__EXERCISE__
Reproduce precisely the lines of the listing below, starting with the line that contains "cardboard box: present" and stopping after the line that contains "backpack: none [472,336,525,414]"; include nothing else.

__DATASET RECORDS__
******************************
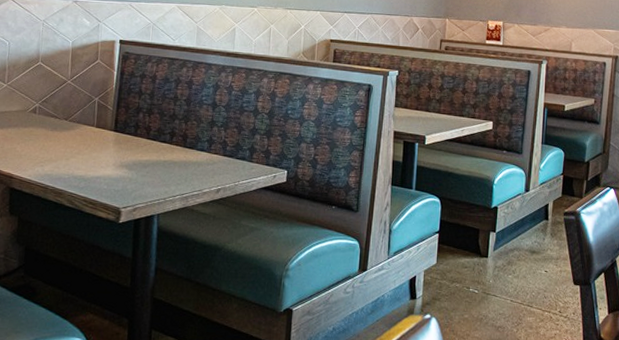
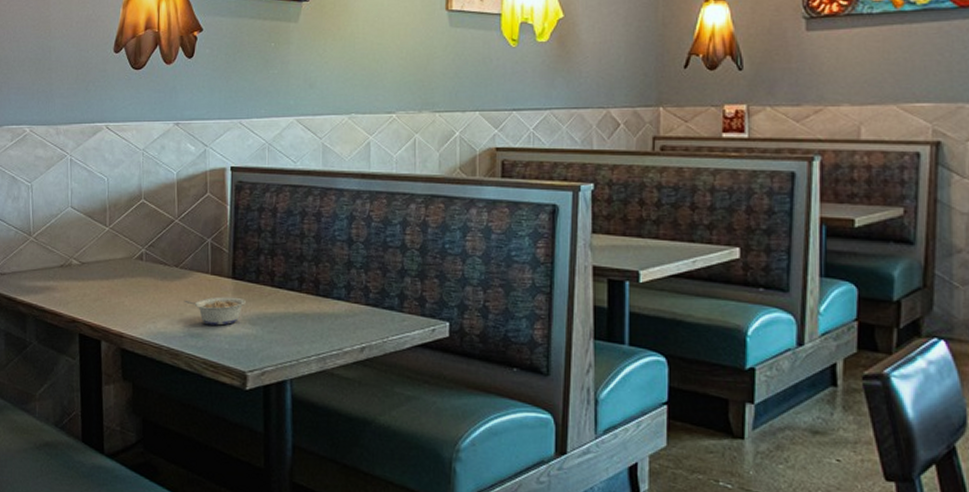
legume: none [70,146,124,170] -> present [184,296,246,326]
******************************
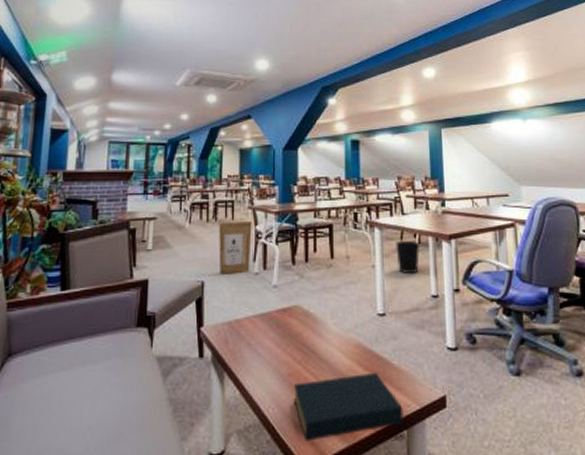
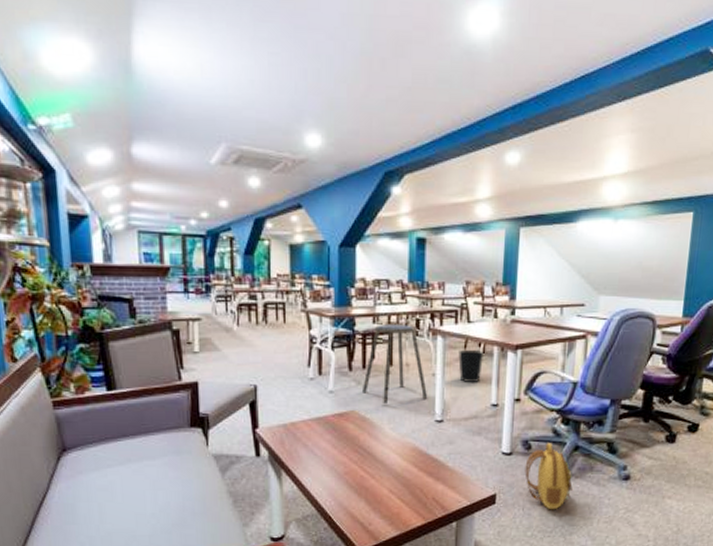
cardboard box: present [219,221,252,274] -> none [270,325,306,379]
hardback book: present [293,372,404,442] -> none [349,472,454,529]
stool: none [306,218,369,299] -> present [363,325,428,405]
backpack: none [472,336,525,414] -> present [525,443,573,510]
******************************
__ANSWER SECTION__
cardboard box: present [219,221,252,274] -> none [270,325,306,379]
hardback book: present [293,372,404,442] -> none [349,472,454,529]
stool: none [306,218,369,299] -> present [363,325,428,405]
backpack: none [472,336,525,414] -> present [525,443,573,510]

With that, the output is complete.